Shirafuji Toshihiko, Oya Yasushi, Nakamura Harumasa, Ogata Katsuhisa, Ogawa Masafumi, Kawai Mitsuru
Department of Neurology, Graduate School of Medicine, Kobe University.
Rinsho Shinkeigaku. 2008 May;48(5):321-7. doi: 10.5692/clinicalneurol.48.321.
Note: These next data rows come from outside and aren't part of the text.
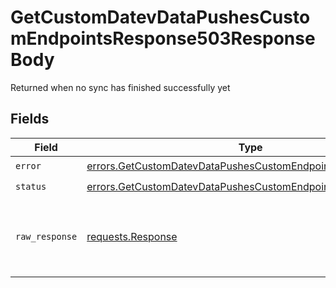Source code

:# GetCustomDatevDataPushesCustomEndpointsResponse503ResponseBody

Returned when no sync has finished successfully yet


## Fields

| Field                                                                                                                                        | Type                                                                                                                                         | Required                                                                                                                                     | Description                                                                                                                                  |
| -------------------------------------------------------------------------------------------------------------------------------------------- | -------------------------------------------------------------------------------------------------------------------------------------------- | -------------------------------------------------------------------------------------------------------------------------------------------- | -------------------------------------------------------------------------------------------------------------------------------------------- |
| `error`                                                                                                                                      | [errors.GetCustomDatevDataPushesCustomEndpointsResponseError](../../models/errors/getcustomdatevdatapushescustomendpointsresponseerror.md)   | :heavy_check_mark:                                                                                                                           | N/A                                                                                                                                          |
| `status`                                                                                                                                     | [errors.GetCustomDatevDataPushesCustomEndpointsResponseStatus](../../models/errors/getcustomdatevdatapushescustomendpointsresponsestatus.md) | :heavy_check_mark:                                                                                                                           | N/A                                                                                                                                          |
| `raw_response`                                                                                                                               | [requests.Response](https://requests.readthedocs.io/en/latest/api/#requests.Response)                                                        | :heavy_minus_sign:                                                                                                                           | Raw HTTP response; suitable for custom response parsing                                                                                      |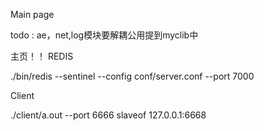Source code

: Main page

todo : ae，net,log模块要解耦公用提到myclib中

主页！！
REDIS

 ./bin/redis --sentinel --config conf/server.conf --port 7000


Client

./client/a.out --port 6666
 slaveof 127.0.0.1:6668

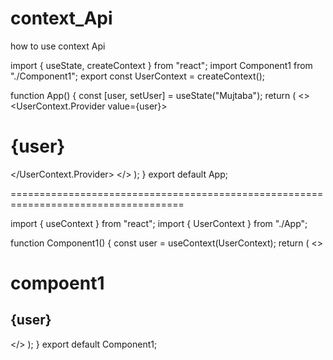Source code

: # context_Api
 how to use context Api

import { useState, createContext } from "react";
import Component1 from "./Component1";
export const UserContext = createContext();

 function App() {
  const [user, setUser] = useState("Mujtaba");
  return (
    <>
     <UserContext.Provider value={user}>
        <h1>{user}</h1>
        <Component1 />
      </UserContext.Provider>
    </>
  );
}
export default App;

====================================================================================

import { useContext } from "react";
import { UserContext } from "./App";

function Component1() {
  const user = useContext(UserContext);
  return (
    <>
      <h1>compoent1</h1>
      <h2>{user}</h2>
    </>
  );
}
export default Component1;
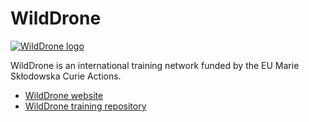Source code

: # WildDrone

[![WildDrone logo](https://wilddrone.github.io/WildDrone_Detailed_logo.png)](https://wilddrone.eu)

WildDrone is an international training network funded by the EU Marie Skłodowska Curie Actions.

* [WildDrone website](https://wilddrone.eu)
* [WildDrone training repository](https://wilddrone.github.io/training/)
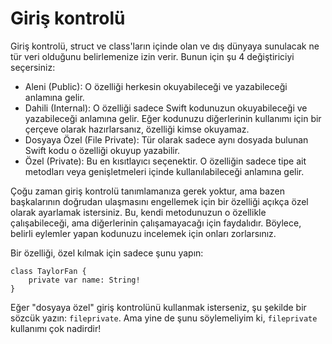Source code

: # Giriş kontrolü

Giriş kontrolü, struct ve class'ların içinde olan ve dış dünyaya sunulacak ne tür veri olduğunu belirlemenize izin verir. Bunun için şu 4 değiştiriciyi seçersiniz:

-   Aleni (Public): O özelliği herkesin okuyabileceği ve yazabileceği anlamına gelir.
-   Dahili (Internal): O özelliği sadece Swift kodunuzun okuyabileceği ve yazabileceği anlamına gelir. Eğer kodunuzu diğerlerinin kullanımı için bir çerçeve olarak hazırlarsanız, özelliği kimse okuyamaz.
-   Dosyaya Özel (File Private): Tür olarak sadece aynı dosyada bulunan Swift kodu o özelliği okuyup yazabilir.
-   Özel (Private): Bu en kısıtlayıcı seçenektir. O özelliğin sadece tipe ait metodları veya genişletmeleri içinde kullanılabileceği anlamına gelir.

Çoğu zaman giriş kontrolü tanımlamanıza gerek yoktur, ama bazen başkalarının doğrudan ulaşmasını engellemek için bir özelliği açıkça özel olarak ayarlamak istersiniz. Bu, kendi metodunuzun o özellikle çalışabileceği, ama diğerlerinin çalışamayacağı için faydalıdır. Böylece, belirli eylemler yapan kodunuzu incelemek için onları zorlarsınız.

Bir özelliği, özel kılmak için sadece şunu yapın:

    class TaylorFan {
        private var name: String!
    }

Eğer "dosyaya özel" giriş kontrolünü kullanmak isterseniz, şu şekilde bir sözcük yazın: `fileprivate`. Ama yine de şunu söylemeliyim ki, `fileprivate` kullanımı çok nadirdir!
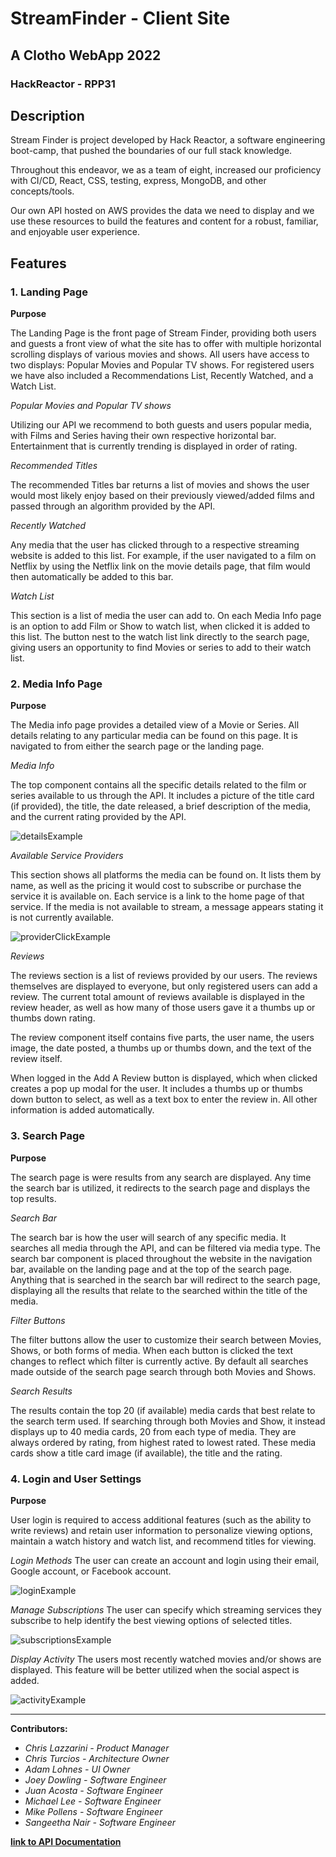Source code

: # StreamFinder - Client Site
## A Clotho WebApp 2022
### HackReactor - RPP31

## Description

Stream Finder is project developed by Hack Reactor, a software engineering boot-camp, that pushed the boundaries of our full stack knowledge.

Throughout this endeavor, we as a team of eight, increased our proficiency with CI/CD, React, CSS, testing, express, MongoDB, and other concepts/tools.

Our own API hosted on AWS provides the data we need to display and we use these resources to build the features and content for a robust, familiar, and enjoyable user experience.

## Features

### 1. Landing Page

**Purpose**

The Landing Page is the front page of Stream Finder, providing both users and guests a front view of what the site has to offer with multiple horizontal scrolling displays of various movies and shows. All users have access to two displays: Popular Movies and Popular TV shows. For registered users we have also included a Recommendations List, Recently Watched, and a Watch List.

*Popular Movies and Popular TV shows*

Utilizing our API we recommend to both guests and users popular media, with Films and Series having their own respective horizontal bar. Entertainment that is currently trending is displayed in order of rating.

*Recommended Titles*

The recommended Titles bar returns a list of movies and shows the user would most likely enjoy based on their previously viewed/added films and passed through an algorithm provided by the API.

*Recently Watched*

Any media that the user has clicked through to a respective streaming website is added to this list. For example, if the user navigated to a film on Netflix by using the Netflix link on the movie details page, that film would then automatically be added to this bar.

*Watch List*

This section is a list of media the user can add to. On each Media Info page is an option to add  Film or Show to watch list, when clicked it is added to this list. The button nest to the watch list link directly to the search page, giving users an opportunity to find Movies or series to add to their watch list.

### 2. Media Info Page

**Purpose**

The Media info page provides a detailed view of a Movie or Series.  All details relating to any particular media can be found on this page. It is navigated to from either the search page or the landing page.

*Media Info*

The top component contains all the specific details related to the film or series available to us through the API. It includes a picture of the title card (if provided), the title, the date released, a brief description of the media, and the current rating provided by the API.

![detailsExample](https://user-images.githubusercontent.com/82406930/156896464-f46c3348-bb83-4489-bce8-5ab0c90f3d20.gif)


*Available Service Providers*

This section shows all platforms the media can be found on. It lists them by name, as well as the pricing it would cost to subscribe or purchase the service it is available on. Each service is a link to the home page of that service. If the media is not available to stream, a message appears stating it is not currently available.

![providerClickExample](https://user-images.githubusercontent.com/82406930/156896487-50f5024f-cd5c-4447-ba66-80890d167bf6.gif)

*Reviews*

The reviews section is a list of reviews provided by our users. The reviews themselves are displayed to everyone, but only registered users can add a review. The current total amount of reviews available is displayed in the review header, as well as how many of those users gave it a thumbs up or thumbs down rating.

The review component itself contains five parts, the user name, the users image, the date posted, a thumbs up or thumbs down, and the text of the review itself.

When logged in the Add A Review button is displayed, which when clicked creates a pop up modal for the user. It includes a thumbs up or thumbs down button to select, as well as a text box to enter the review in. All other information is added automatically.

### 3. Search Page

**Purpose**

The search page is were results from any search are displayed. Any time the search bar is utilized, it redirects to the search page and displays the top results.

*Search Bar*

The search bar is how the user will search of any specific media. It searches all media through the API, and can be filtered via media type. The search bar component is placed throughout the website in the navigation bar, available on the landing page and at the top of the search page. Anything that is searched in the search bar will redirect to the search page, displaying all the results that relate to the searched within the title of the media.

*Filter Buttons*

The filter buttons allow the user to customize their search between Movies, Shows, or both forms of media. When each button is clicked the text changes to reflect which filter is currently active. By default all searches made outside of the search page search through both Movies and Shows.

*Search Results*

The results contain the top 20 (if available) media cards that best relate to the search term used. If searching through both Movies and Show, it instead displays up to 40 media cards, 20 from each type of media. They are always ordered by rating, from highest rated to lowest rated. These media cards show a title card image (if available), the title and the rating.

### 4. Login and User Settings

**Purpose**

User login is required to access additional features (such as the ability to write reviews) and retain user information to personalize viewing options, maintain a watch history and watch list, and recommend titles for viewing.

*Login Methods*
The user can create an account and login using their email, Google account, or Facebook account.

![loginExample](https://user-images.githubusercontent.com/82406930/156829558-43c2a0df-3a82-4e80-879e-5367c1d24eb4.gif)

*Manage Subscriptions*
The user can specify which streaming services they subscribe to help identify the best viewing options of selected titles.

![subscriptionsExample](https://user-images.githubusercontent.com/82406930/156829791-72e2d027-d445-4a9d-b42e-01c9864db18c.gif)

*Display Activity*
The users most recently watched movies and/or shows are displayed. This feature will be better utilized when the social aspect is added.

![activityExample](https://user-images.githubusercontent.com/82406930/156829829-25d8dbac-8a58-44fe-9639-26a6122f35d6.gif)

---
**Contributors:**
- *Chris Lazzarini - Product Manager*
- *Chris Turcios - Architecture Owner*
- *Adam Lohnes - UI Owner*
- *Joey Dowling - Software Engineer*
- *Juan Acosta - Software Engineer*
- *Michael Lee - Software Engineer*
- *Mike Pollens - Software Engineer*
- *Sangeetha Nair - Software Engineer*

**[link to API Documentation](https://github.com/rpp31-boc-clotho/boc-client/blob/master/API-Routes.md)**
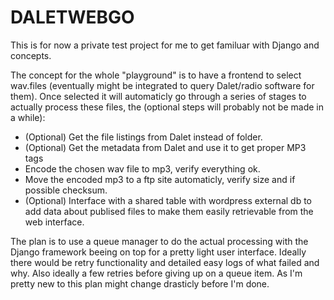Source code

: # DALETWEBGO #

This is for now a private test project for me to get familuar with Django and concepts.

The concept for the whole "playground" is to have a frontend to select wav.files (eventually might be integrated to query Dalet/radio software for them).
Once selected it will automaticly go through a series of stages to actually process these files, the (optional steps will probably not be made in a while):

* (Optional) Get the file listings from Dalet instead of folder.
* (Optional) Get the metadata from Dalet and use it to get proper MP3 tags
* Encode the chosen wav file to mp3, verify everything ok.
* Move the encoded mp3 to a ftp site automaticly, verify size and if possible checksum.
* (Optional) Interface with a shared table with wordpress external db to add data about publised files to make them easily retrievable from the web interface.


The plan is to use a queue manager to do the actual processing with the Django framework beeing on top for a pretty light user interface.
Ideally there would be retry functionality and detailed easy logs of what failed and why. Also ideally a few retries before giving up on a queue item.
As I'm pretty new to this plan might change drasticly before I'm done.
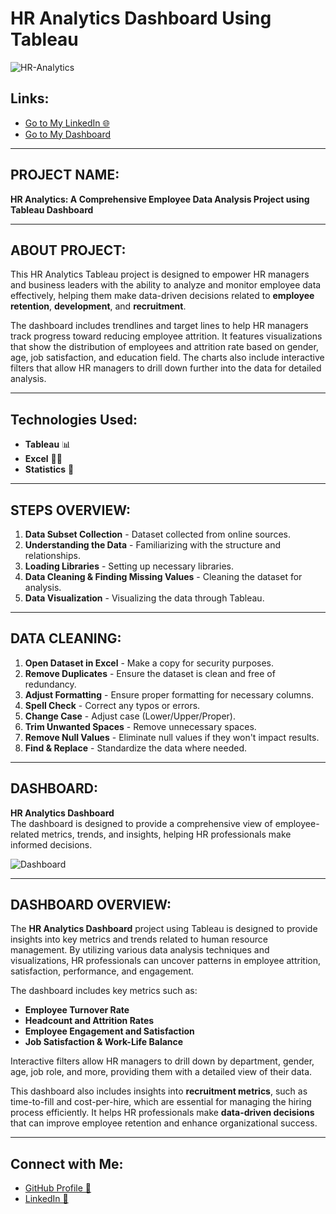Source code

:  # HR Analytics Dashboard Using Tableau

![HR-Analytics](https://github.com/user-attachments/assets/1e28aec1-5c41-4dd9-832f-7ee65da96ffd)


## Links:
- [Go to My LinkedIn 🌐](https://www.linkedin.com/in/deevanshi-chauhan-470834140/)
- [Go to My Dashboard](https://public.tableau.com/app/profile/deevanshi.chauhan/viz/Project2_17443112467980/HRAnalyticsDashboard)

---

## PROJECT NAME:
**HR Analytics: A Comprehensive Employee Data Analysis Project using Tableau Dashboard**

---

## ABOUT PROJECT:
This HR Analytics Tableau project is designed to empower HR managers and business leaders with the ability to analyze and monitor employee data effectively, helping them make data-driven decisions related to **employee retention**, **development**, and **recruitment**.

The dashboard includes trendlines and target lines to help HR managers track progress toward reducing employee attrition. It features visualizations that show the distribution of employees and attrition rate based on gender, age, job satisfaction, and education field. The charts also include interactive filters that allow HR managers to drill down further into the data for detailed analysis.

---

## Technologies Used:
- **Tableau** 📊  
- **Excel** 👨‍💻  
- **Statistics** 📜  

---

## STEPS OVERVIEW:
1. **Data Subset Collection** - Dataset collected from online sources.
2. **Understanding the Data** - Familiarizing with the structure and relationships.
3. **Loading Libraries** - Setting up necessary libraries.
4. **Data Cleaning & Finding Missing Values** - Cleaning the dataset for analysis.
5. **Data Visualization** - Visualizing the data through Tableau.

---

## DATA CLEANING:
1. **Open Dataset in Excel** - Make a copy for security purposes.
2. **Remove Duplicates** - Ensure the dataset is clean and free of redundancy.
3. **Adjust Formatting** - Ensure proper formatting for necessary columns.
4. **Spell Check** - Correct any typos or errors.
5. **Change Case** - Adjust case (Lower/Upper/Proper).
6. **Trim Unwanted Spaces** - Remove unnecessary spaces.
7. **Remove Null Values** - Eliminate null values if they won't impact results.
8. **Find & Replace** - Standardize the data where needed.
   
---

## DASHBOARD:
**HR Analytics Dashboard**  
The dashboard is designed to provide a comprehensive view of employee-related metrics, trends, and insights, helping HR professionals make informed decisions.

![Dashboard](https://github.com/user-attachments/assets/739d5823-5679-45bb-8599-e6f5f49d457a)

---

## DASHBOARD OVERVIEW:
The **HR Analytics Dashboard** project using Tableau is designed to provide insights into key metrics and trends related to human resource management. By utilizing various data analysis techniques and visualizations, HR professionals can uncover patterns in employee attrition, satisfaction, performance, and engagement. 

The dashboard includes key metrics such as:
- **Employee Turnover Rate**
- **Headcount and Attrition Rates**
- **Employee Engagement and Satisfaction**
- **Job Satisfaction & Work-Life Balance**
  
Interactive filters allow HR managers to drill down by department, gender, age, job role, and more, providing them with a detailed view of their data.

This dashboard also includes insights into **recruitment metrics**, such as time-to-fill and cost-per-hire, which are essential for managing the hiring process efficiently. It helps HR professionals make **data-driven decisions** that can improve employee retention and enhance organizational success.

---

## **Connect with Me:**
- [GitHub Profile 🧮](https://github.com/deevanshi55)
- [LinkedIn 🤝](https://www.linkedin.com/in/deevanshi-chauhan-470834140/)
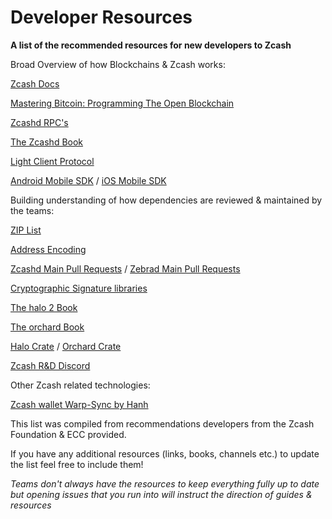 # Developer Resources 

**A list of the recommended resources for new developers to Zcash**

Broad Overview of how Blockchains & Zcash works:

[Zcash Docs](https://zcash.readthedocs.io/en/latest/)

[Mastering Bitcoin: Programming The Open Blockchain](https://www.amazon.com/Mastering-Bitcoin-Programming-Open-Blockchain-ebook/dp/B071K7FCD4)

[Zcashd RPC's](https://zcash.github.io/rpc/)

[The Zcashd Book](https://zcash.github.io/zcash/)

[Light Client Protocol](https://zcash.readthedocs.io/en/latest/lightwalletd/index.html)

[Android Mobile SDK](https://github.com/zcash/zcash-android-wallet-sdk) / [iOS Mobile SDK](https://github.com/zcash/ZcashLightClientKit)

Building understanding of how dependencies are reviewed & maintained by the teams:

[ZIP List](https://zips.z.cash)

[Address Encoding](https://zips.z.cash/protocol/protocol.pdf#5.6%20Encodings%20of%20Addresses%20and%20Keys)

[Zcashd Main Pull Requests]() / [Zebrad Main Pull Requests](https://github.com/ZcashFoundation/zebra/pulls)

[Cryptographic Signature libraries](https://github.com/orgs/ZcashFoundation/repositories?type=all)

[The halo 2 Book](https://zcash.github.io/halo2/index.html)

[The orchard Book](https://zcash.github.io/orchard/)

[Halo Crate]() / [Orchard Crate](https://docs.rs/orchard/latest/orchard/)

[Zcash R&D Discord](https://discord.gg/6AK7keWFaK)

Other Zcash related technologies:

[Zcash wallet Warp-Sync by Hanh](https://hhanh00.github.io/zcash-sync/)

This list was compiled from recommendations developers from the Zcash Foundation & ECC provided. 

If you have any additional resources (links, books, channels etc.) to update the list feel free to include them!

*Teams don't always have the resources to keep everything fully up to date but opening issues that you run into will instruct the direction of guides & resources*
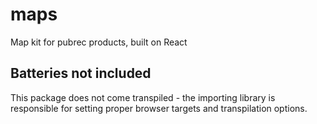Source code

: # maps
Map kit for pubrec products, built on React

## Batteries not included
This package does not come transpiled - the importing library is responsible for setting proper browser targets and transpilation options.
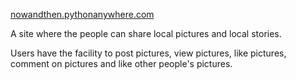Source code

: [nowandthen.pythonanywhere.com]((nowandthen.pythonanywhere.com))

A site where the people can share local pictures and local stories.

Users have the facility to post pictures, view pictures, like pictures, comment on pictures and like other people's pictures.
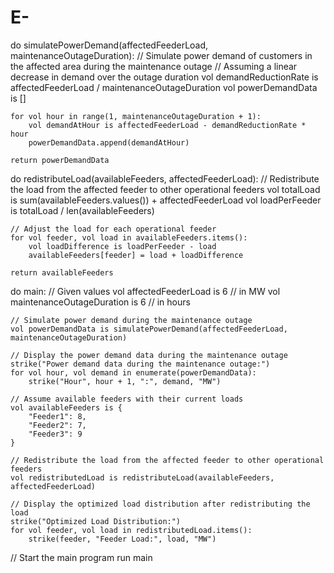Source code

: # E-

do simulatePowerDemand(affectedFeederLoad, maintenanceOutageDuration):
    // Simulate power demand of customers in the affected area during the maintenance outage
    // Assuming a linear decrease in demand over the outage duration
    vol demandReductionRate is affectedFeederLoad / maintenanceOutageDuration
    vol powerDemandData is []

    for vol hour in range(1, maintenanceOutageDuration + 1):
        vol demandAtHour is affectedFeederLoad - demandReductionRate * hour
        powerDemandData.append(demandAtHour)

    return powerDemandData

do redistributeLoad(availableFeeders, affectedFeederLoad):
    // Redistribute the load from the affected feeder to other operational feeders
    vol totalLoad is sum(availableFeeders.values()) + affectedFeederLoad
    vol loadPerFeeder is totalLoad / len(availableFeeders)

    // Adjust the load for each operational feeder
    for vol feeder, vol load in availableFeeders.items():
        vol loadDifference is loadPerFeeder - load
        availableFeeders[feeder] = load + loadDifference

    return availableFeeders

do main:
    // Given values
    vol affectedFeederLoad is 6  // in MW
    vol maintenanceOutageDuration is 6  // in hours

    // Simulate power demand during the maintenance outage
    vol powerDemandData is simulatePowerDemand(affectedFeederLoad, maintenanceOutageDuration)

    // Display the power demand data during the maintenance outage
    strike("Power demand data during the maintenance outage:")
    for vol hour, vol demand in enumerate(powerDemandData):
        strike("Hour", hour + 1, ":", demand, "MW")

    // Assume available feeders with their current loads
    vol availableFeeders is {
        "Feeder1": 8,
        "Feeder2": 7,
        "Feeder3": 9
    }

    // Redistribute the load from the affected feeder to other operational feeders
    vol redistributedLoad is redistributeLoad(availableFeeders, affectedFeederLoad)

    // Display the optimized load distribution after redistributing the load
    strike("Optimized Load Distribution:")
    for vol feeder, vol load in redistributedLoad.items():
        strike(feeder, "Feeder Load:", load, "MW")

// Start the main program
run main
A 26-year-old woman noticed gradually progressive, right lower leg weakness over a 1.5-month period. Neurological examination revealed right hemiparesis with slightly increased deep tendon reflexes, Babinski's sign on the right side, loss of position sense in the right leg, and slight loss of superficial sensation in the right toes. MR FLAIR images showed a high intensity area measuring 5 x 2 x 3 cm in the left frontal lobe, extending to the outer surface of the body of the corpus callosum and the adjacent right cingulate gyrus. Gadolinium enhancement was seen along the cortex and the outer surface of the body of the corpus callosum. CSF findings showed no pleocytosis, a protein content of 32 mg/dl, a sugar level of 85 mg/dl, and an IgG index of 0.46. The biopsy specimen obtained from the superior frontal gyrus showed perivascular cuffing of T-lymphocytes and some B-lymphocytes, as well as multiple small foci of demyelination. Starting on the second day of admission, the patient was treated with methylprednisolone pulse therapy (1,000 mg/day for 3 days); she was then switched to oral prednisolone (20 mg/day). Thereafter, the patient had two clinical relapses: one was due to a lesion in the dorsal part of the medulla oblongata associated with a disturbance of deep sensation in both hands, and the other was due to a lesion involving the right internal capsule, the globus pallidus, and the caudate nucleus associated with left facial nerve palsy. Visual evoked potentials suggested a demyelinating lesion in the right optic nerve. We suspected a diagnosis of multiple sclerosis based on the presence of more than two clinical episodes of neurological deficits with identifiable lesions on MRI. Multiple sclerosis should be considered in the differential diagnosis of lesions located in the outer part of the corpus callosum and transcallosal bilateral hemispheres on MRI, even though inner callosal lesions are common in multiple sclerosis.
一名26岁女性在1.5个月内逐渐出现右下肢进行性无力。神经系统检查发现右侧偏瘫,深腱反射略亢进,右侧巴氏征阳性,右腿位置觉丧失,右脚趾浅感觉轻度丧失。磁共振液体衰减反转恢复(FLAIR)图像显示左侧额叶有一个5×2×3厘米的高强度区域,延伸至胼胝体体部外表面及相邻的右侧扣带回。钆增强见于皮质及胼胝体体部外表面。脑脊液检查结果显示无细胞增多,蛋白含量为32mg/dl,糖水平为85mg/dl,IgG指数为0.46。取自额上回的活检标本显示T淋巴细胞和一些B淋巴细胞的血管周围套袖状浸润,以及多个小的脱髓鞘病灶。入院第二天起,患者接受甲泼尼龙冲击治疗(1000mg/天,共3天);随后改为口服泼尼松龙(20mg/天)。此后,患者有两次临床复发:一次是由于延髓背侧病变伴双手深感觉障碍,另一次是由于病变累及右侧内囊、苍白球和尾状核伴左侧面神经麻痹。视觉诱发电位提示右侧视神经有脱髓鞘病变。基于存在超过两次伴有MRI上可识别病灶的神经功能缺损临床发作,我们怀疑诊断为多发性硬化。即使胼胝体内侧病变在多发性硬化中常见,但在MRI上位于胼胝体外侧和经胼胝体双侧半球的病变的鉴别诊断中也应考虑多发性硬化。